The U.S. Commodity Futures Trading Commission has filed an enforcement action against a Nova Scotia couple claiming that they operated a Ponzi scheme that victimized hundreds of U.S. investors.
The CFTC enforcement action, filed in the U.S. District Court, Southern District of Florida, alleges that from October 2004 through September 2005, a citizen of Nova Scotia fraudulently solicited, accepted, and pooled approximately US$650,000 from at least 900 investors in the U.S. and throughout the world to participate in a commodity pool which purported to trade in a commodity futures, options, precious metals, and foreign currency-based investment program.
However, the CFTC alleges that Robin States (doing business as Infinity Online Investors Group) never engaged in any trading, but rather, ran a “Ponzi scheme,” paying “profits” to existing pool participants with money obtained from newly-solicited participants. At the same time, it claims that States and his common-law wife, Bernadette Bowden, misappropriated more than C$600,000 of the pool’s assets for personal expenses.

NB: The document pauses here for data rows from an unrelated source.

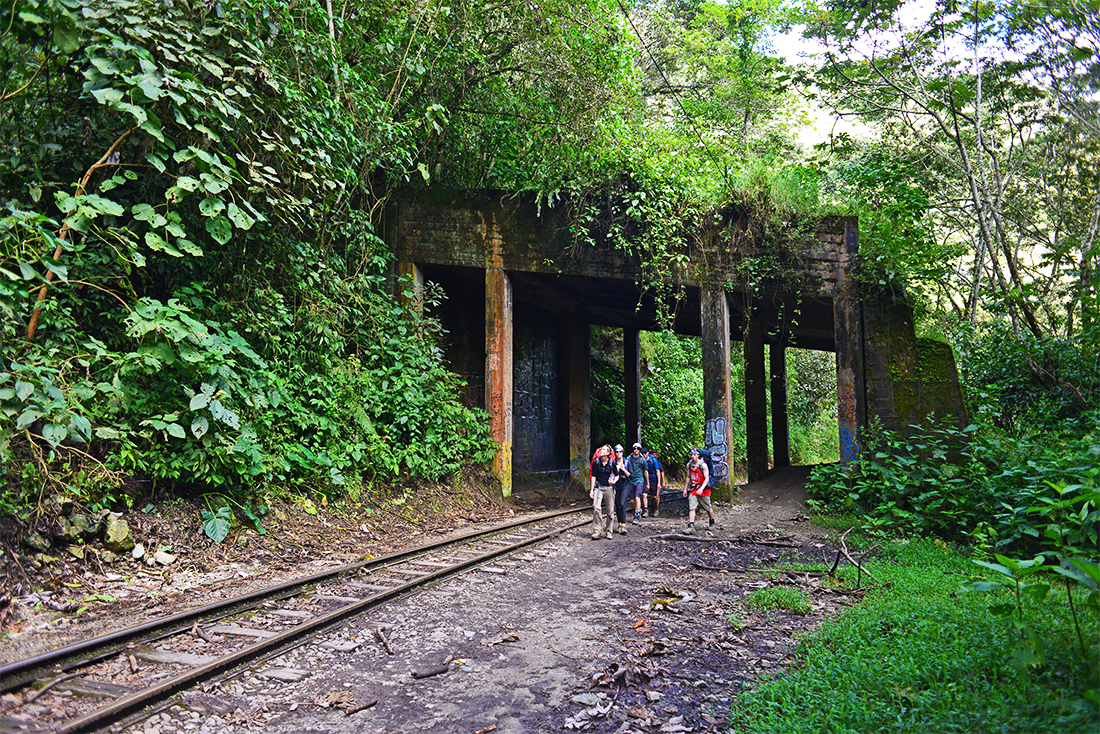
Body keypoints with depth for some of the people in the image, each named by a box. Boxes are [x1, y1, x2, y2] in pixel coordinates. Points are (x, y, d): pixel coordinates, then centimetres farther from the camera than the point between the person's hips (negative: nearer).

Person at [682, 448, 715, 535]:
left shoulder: (703, 465, -13)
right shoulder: (689, 465, 3)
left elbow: (707, 479, -16)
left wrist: (701, 489, -28)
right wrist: (685, 489, 14)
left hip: (703, 490, -4)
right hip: (693, 490, 4)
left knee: (708, 508, 11)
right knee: (691, 508, -10)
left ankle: (712, 523, 35)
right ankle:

The enforcement action charges them with fraudulent solicitation and misappropriation of commodity pool participant funds and with false statements. The complaint also alleges that States operated as a commodity pool operator without being registered and failed to provide pool participants with required disclosures, documents, and account statements in accordance with CFTC regulations. States’s brother, Paul States, is also named in the CFTC complaint as a relief defendant based on his alleged receipt of approximately $230,000 (Canadian) of pool participant funds.
None of these allegations have been proven.
The CFTC acknowledged the assistance of the Nova Scotia Securities Commission, the BC Securities Commission, Quebec’s Autorité des Marchés Financiers, the Ontario Securities Commission, the Alberta Securities Commission, the RCMP, and the French AMF in the investigation.